Respondents were eligible for study inclusion if they were aged 18–65 years, could read and write English, had a self-reported diagnosis of bipolar disorder, were using a psychotropic medication to treat bipolar disorder, and resided in the United States. Patients were excluded from the study if they were themselves, or through an immediate family member, employed by a pharmaceutical company, a market research company, or media or advertising agency or were affiliated with a health care provider or company as a clinical investigator conducting clinical trials or providing consulting services. Additional eligibility requirements were established for inclusion in the analytic sample. Patients who reported ever receiving a diagnosis of schizophrenia were excluded from the analysis. The Composite International Diagnostic Interview-bipolar disorder (CIDI-bipolar disorder) was included in the study as a diagnostic confirmatory instrument. CIDI scores of 7 or 8 are classified as a high risk of bipolar disorder, and scores of 9 are classified as a very high risk of bipolar disorder.17 Only patients with a CIDI-bipolar disorder score of 7 or higher were included in the analytic sample.

Study Measures

Medication adherence. Medication adherence was assessed using the Morisky Medication Adherence Scale (MMAS).18 The MMAS consists of 4 yes/no questions that assess general adherence of using the prescribed medication. A score ≥ 2 has reportedly been associated with a high risk of medication nonadherence. It was determined (a priori) that respondents with a score ≥ 2 would be classified as being nonadherent and those with a score of 0 or 1 as being adherent.

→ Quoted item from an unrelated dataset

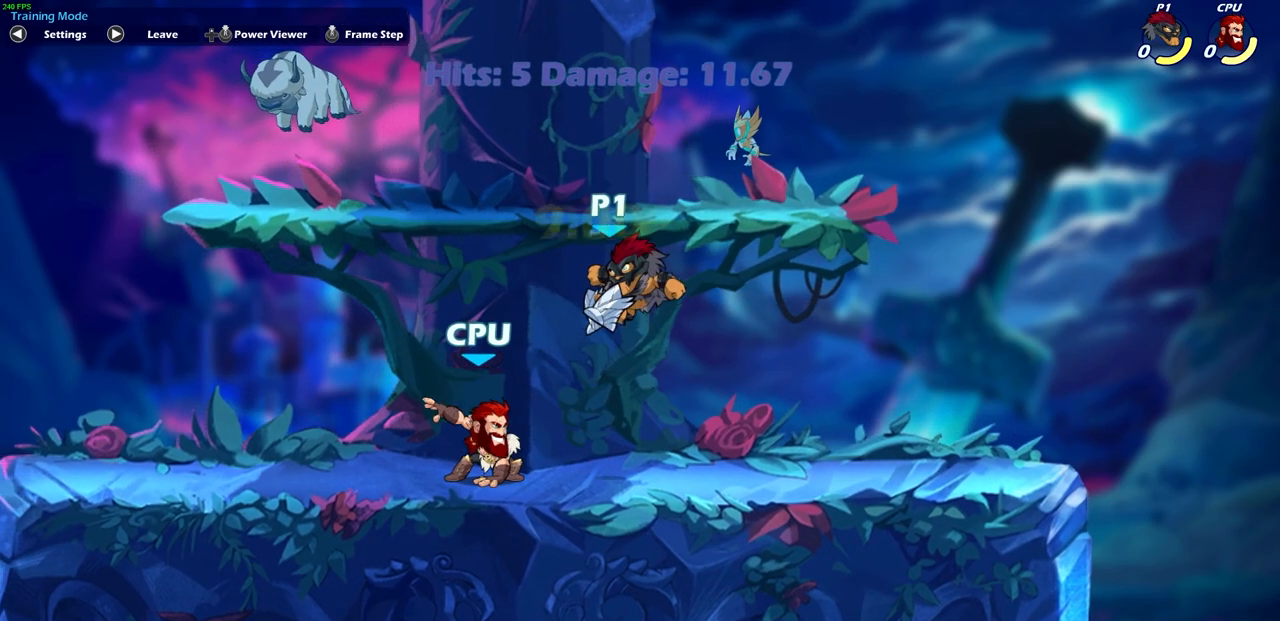
{"buttons": [], "left_stick": "center", "right_stick": "center", "events": []}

Patient demographics and physical health measures. Patient demographic information available for analysis included gender, age, race, and educational status. Physical health measures included number of physical health conditions, body mass index (BMI), alcohol use, and physical health status. The following conditions were included in the count of physical health conditions: arthritis, asthma, cancer, congestive heart failure, diabetes, hypertension, high cholesterol, HIV/AIDS, and osteoporosis. BMI was calculated using self-reported height and weight. Alcohol use was assessed as a dichotomous variable of using alcohol versus not using alcohol.

Physical health status was assessed with the physical component summary score of the Medical Outcomes Study 8-item Short-Form Health Survey (SF-8).19 The SF-8 is a brief multipurpose generic measure of health status designed to assess physical functioning, role limitations due to physical health problems, bodily pain, general health, vitality, social functioning, role limitations due to emotional problems, and mental health. These 8 items directly correspond to the 8 subscales of the SF-36 and are scored accordingly. In addition to the subscales, a mental health summary score and a physical health summary score are computed. For both summary measures, the normative score for the US population is 50, with higher scores indicating better physical or mental well-being.19

Bipolar disorder characteristics. Patients were asked to provide the number of manic episodes and the number of depressive episodes experienced in the past year. Mental health status was assessed using the 24-item Behavior and Symptom Identification Scale (BASIS-24),20 a broad mental health status instrument designed to capture domains of psychiatric symptomatology. Using a weighted average algorithm, an overall score is computed, as well as scores for 6 subscales, which include depression and functioning, relationships, self-harm, emotional lability, psychosis, and substance abuse.20

Patient experience with medication. Side effect burden was assessed with the Liverpool University Neuroleptic Side-Effect Rating Scale (LUNSERS).21 The LUNSERS is a 51-item 5-point Likert scale, a self-report instrument developed from the 48-item Udvalg for Kliniske Undersøgelser (UKU) rating scale with 41 items from the 48 UKU items plus 10 red-herring items developed to detect malingering or hypochondriacal responding. The correlation for the total side effect scores on the LUNSERS and total scores on the UKU has been reported as 0.828 (P < .001).21 The instrument has also demonstrated sensitivity to discriminate between various types of side effects22 and chlorpromazine equivalent doses21 among patients with schizophrenia. The LUNSERS provides a total score with and without red-herring items (range, 0–164, excluding red herrings) and 8 subscale scores.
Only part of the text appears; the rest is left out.